::: Dataset records
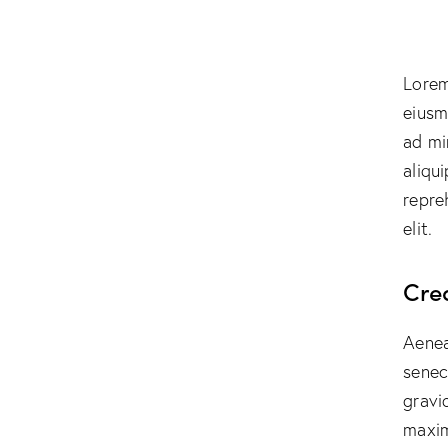
Lorem
eiusm
ad mi
aliqu
repre
elit.
Cre
Aenea
senec
gravid
maxim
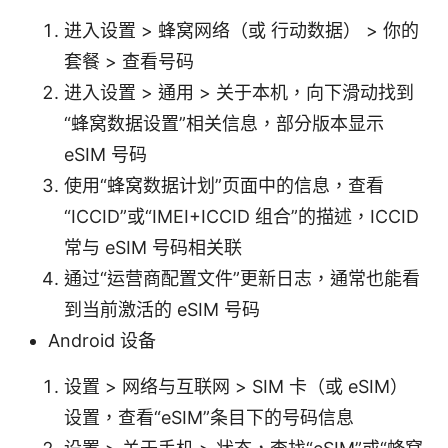
进入设置 > 蜂窝网络（或 行动数据） > 你的
套餐 > 查看号码
进入设置 > 通用 > 关于本机，向下滑动找到
“蜂窝数据设置”相关信息，部分版本显示
eSIM 号码
使用“蜂窝数据计划”页面中的信息，查看
“ICCID”或“IMEI+ICCID 组合”的描述，ICCID
常与 eSIM 号码相关联
通过“运营商配置文件”更新日志，通常也能看
到当前激活的 eSIM 号码
Android 设备
设置 > 网络与互联网 > SIM 卡（或 eSIM）
设置，查看“eSIM”条目下的号码信息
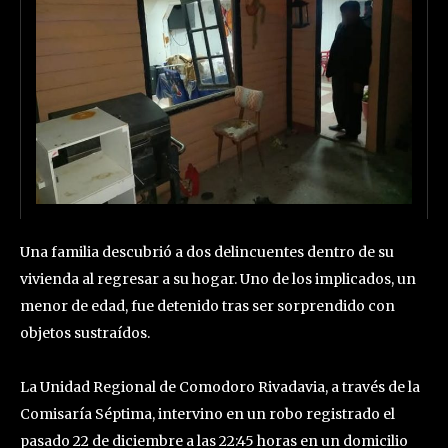
Una familia descubrió a dos delincuentes dentro de su
vivienda al regresar a su hogar. Uno de los implicados, un
menor de edad, fue detenido tras ser sorprendido con
objetos sustraídos.
La Unidad Regional de Comodoro Rivadavia, a través de la
Comisaría Séptima, intervino en un robo registrado el
pasado 22 de diciembre a las 22:45 horas en un domicilio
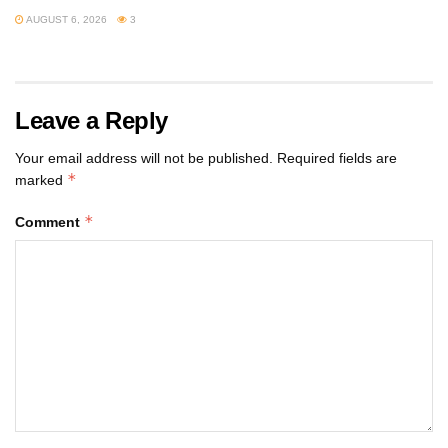
AUGUST 6, 2026
3
Leave a Reply
Your email address will not be published.
Required fields are
*
marked
*
Comment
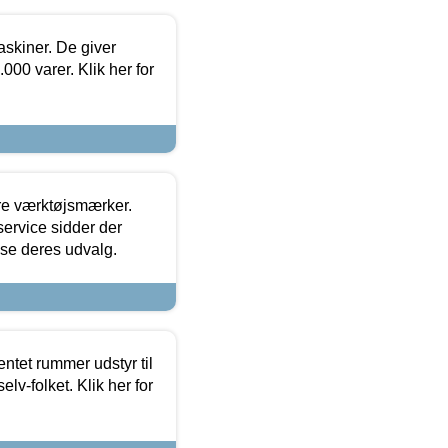
askiner. De giver
000 varer. Klik her for
ore værktøjsmærker.
ervice sidder der
t se deres udvalg.
entet rummer udstyr til
lv-folket. Klik her for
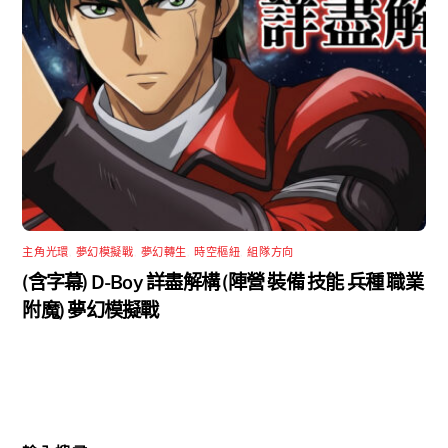
主角光環
,
夢幻模擬戰
,
夢幻轉生
,
時空樞紐
,
組隊方向
(含字幕) D-Boy 詳盡解構 (陣營 裝備 技能 兵種 職業
附魔) 夢幻模擬戰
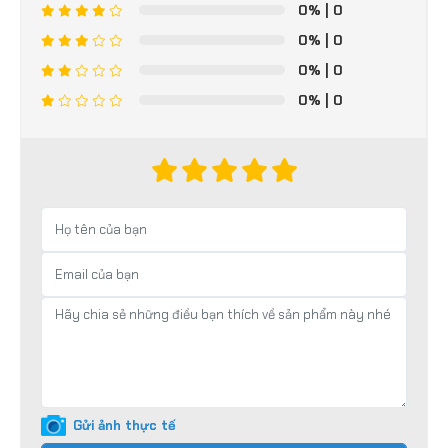
0%
| 0
0%
| 0
0%
| 0
0%
| 0
Gửi ảnh thực tế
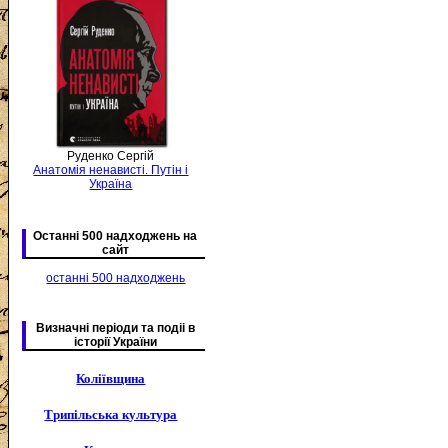
Руденко Сергій
Анатомія ненависті. Путін і
Україна
Останні 500 надходжень на
сайт
останні 500 надходжень
Визначні періоди та подіі в
історії України
Коліївщина
Трипільська культура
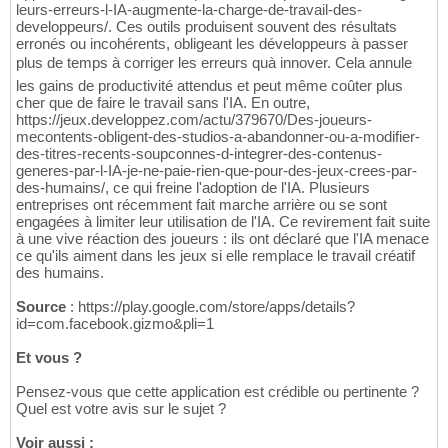
leurs-erreurs-l-IA-augmente-la-charge-de-travail-des-
developpeurs/. Ces outils produisent souvent des résultats
erronés ou incohérents, obligeant les développeurs à passer
plus de temps à corriger les erreurs quà innover. Cela annule
les gains de productivité attendus et peut même coûter plus
cher que de faire le travail sans l'IA. En outre,
https://jeux.developpez.com/actu/379670/Des-joueurs-
mecontents-obligent-des-studios-a-abandonner-ou-a-modifier-
des-titres-recents-soupconnes-d-integrer-des-contenus-
generes-par-l-IA-je-ne-paie-rien-que-pour-des-jeux-crees-par-
des-humains/, ce qui freine l'adoption de l'IA. Plusieurs
entreprises ont récemment fait marche arrière ou se sont
engagées à limiter leur utilisation de l'IA. Ce revirement fait suite
à une vive réaction des joueurs : ils ont déclaré que l'IA menace
ce qu'ils aiment dans les jeux si elle remplace le travail créatif
des humains.
Source
: https://play.google.com/store/apps/details?
id=com.facebook.gizmo&pli=1
Et vous ?
Pensez-vous que cette application est crédible ou pertinente ?
Quel est votre avis sur le sujet ?
Voir aussi :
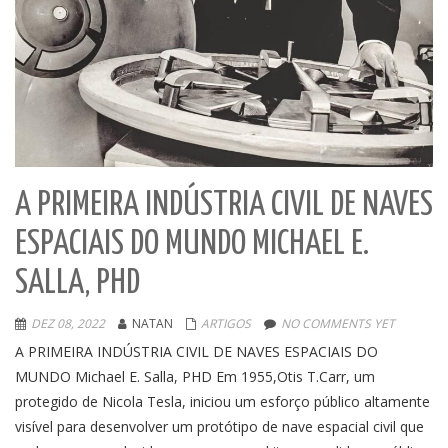
A PRIMEIRA INDÚSTRIA CIVIL DE NAVES
ESPACIAIS DO MUNDO MICHAEL E.
SALLA, PHD
DEZ 08, 2022
NATAN
ARTIGOS
NO COMMENTS YET
A PRIMEIRA INDÚSTRIA CIVIL DE NAVES ESPACIAIS DO
MUNDO Michael E. Salla, PHD Em 1955,Otis T.Carr, um
protegido de Nicola Tesla, iniciou um esforço público altamente
visível para desenvolver um protótipo de nave espacial civil que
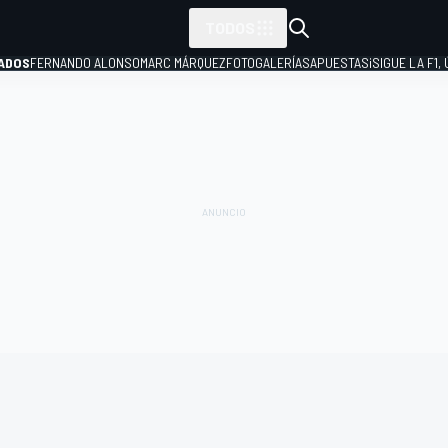
TODOS
ADOS
FERNANDO ALONSO
MARC MÁRQUEZ
FOTOGALERÍAS
APUESTAS
¡SIGUE LA F1,
P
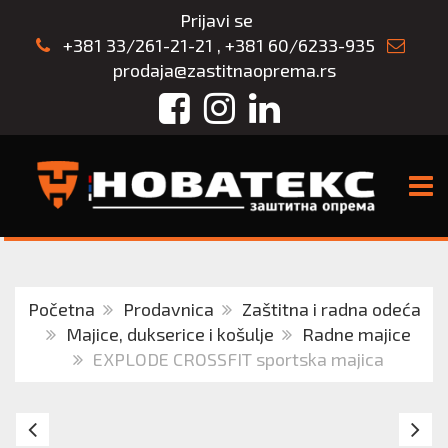
Prijavi se
+381 33/261-21-21
,
+381 60/6233-935
prodaja@zastitnaoprema.rs
Facebook
Instagram
LinkedIn
TOGG
Početna
Prodavnica
Zaštitna i radna odeća
Majice, dukserice i košulje
Radne majice
EXPLODE CROSSFIT sportska majica
EXPLODE
E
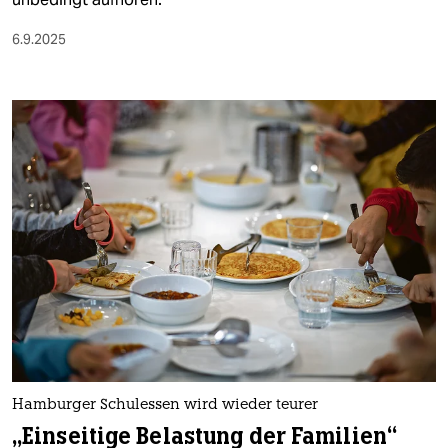
6.9.2025
Hamburger Schulessen wird wieder teurer
„Einseitige Belastung der Familien“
::::::
Transcribe the text of every row above line for line, with no changes, and leave the pictures out.

Lorem
eiusm
ad mi
aliqu
repre
elit.
Cre
Aenea
senec
gravid
maxim
进入设置 > 蜂窝网络（或 行动数据） > 你的
套餐 > 查看号码
进入设置 > 通用 > 关于本机，向下滑动找到
“蜂窝数据设置”相关信息，部分版本显示
eSIM 号码
使用“蜂窝数据计划”页面中的信息，查看
“ICCID”或“IMEI+ICCID 组合”的描述，ICCID
常与 eSIM 号码相关联
通过“运营商配置文件”更新日志，通常也能看
到当前激活的 eSIM 号码
Android 设备
设置 > 网络与互联网 > SIM 卡（或 eSIM）
设置，查看“eSIM”条目下的号码信息
Una familia descubrió a dos delincuentes dentro de su
vivienda al regresar a su hogar. Uno de los implicados, un
menor de edad, fue detenido tras ser sorprendido con
objetos sustraídos.
La Unidad Regional de Comodoro Rivadavia, a través de la
Comisaría Séptima, intervino en un robo registrado el
pasado 22 de diciembre a las 22:45 horas en un domicilio
AUGUST 6, 2026
3
Leave a Reply
Your email address will not be published.
Required fields are
*
marked
*
Comment
askiner. De giver
000 varer. Klik her for
ore værktøjsmærker.
ervice sidder der
t se deres udvalg.
entet rummer udstyr til
lv-folket. Klik her for
主角光環
,
夢幻模擬戰
,
夢幻轉生
,
時空樞紐
,
組隊方向
(含字幕) D-Boy 詳盡解構 (陣營 裝備 技能 兵種 職業
附魔) 夢幻模擬戰
0%
| 0
0%
| 0
0%
| 0
0%
| 0
Gửi ảnh thực tế
Руденко Сергій
Анатомія ненависті. Путін і
Україна
Останні 500 надходжень на
сайт
останні 500 надходжень
Визначні періоди та подіі в
історії України
Коліївщина
Трипільська культура
leurs-erreurs-l-IA-augmente-la-charge-de-travail-des-
developpeurs/. Ces outils produisent souvent des résultats
erronés ou incohérents, obligeant les développeurs à passer
plus de temps à corriger les erreurs quà innover. Cela annule
les gains de productivité attendus et peut même coûter plus
cher que de faire le travail sans l'IA. En outre,
https://jeux.developpez.com/actu/379670/Des-joueurs-
mecontents-obligent-des-studios-a-abandonner-ou-a-modifier-
des-titres-recents-soupconnes-d-integrer-des-contenus-
generes-par-l-IA-je-ne-paie-rien-que-pour-des-jeux-crees-par-
des-humains/, ce qui freine l'adoption de l'IA. Plusieurs
entreprises ont récemment fait marche arrière ou se sont
engagées à limiter leur utilisation de l'IA. Ce revirement fait suite
à une vive réaction des joueurs : ils ont déclaré que l'IA menace
ce qu'ils aiment dans les jeux si elle remplace le travail créatif
des humains.
Source
: https://play.google.com/store/apps/details?
id=com.facebook.gizmo&pli=1
Et vous ?
Pensez-vous que cette application est crédible ou pertinente ?
Quel est votre avis sur le sujet ?
Voir aussi :
A PRIMEIRA INDÚSTRIA CIVIL DE NAVES
ESPACIAIS DO MUNDO MICHAEL E.
SALLA, PHD
DEZ 08, 2022
NATAN
ARTIGOS
NO COMMENTS YET
A PRIMEIRA INDÚSTRIA CIVIL DE NAVES ESPACIAIS DO
MUNDO Michael E. Salla, PHD Em 1955,Otis T.Carr, um
protegido de Nicola Tesla, iniciou um esforço público altamente
visível para desenvolver um protótipo de nave espacial civil que
TODOS
ADOS
FERNANDO ALONSO
MARC MÁRQUEZ
FOTOGALERÍAS
APUESTAS
¡SIGUE LA F1,
P
Prijavi se
+381 33/261-21-21
,
+381 60/6233-935
prodaja@zastitnaoprema.rs
Facebook
Instagram
LinkedIn
TOGG
Početna
Prodavnica
Zaštitna i radna odeća
Majice, dukserice i košulje
Radne majice
EXPLODE CROSSFIT sportska majica
EXPLODE
E
6.9.2025
Hamburger Schulessen wird wieder teurer
„Einseitige Belastung der Familien“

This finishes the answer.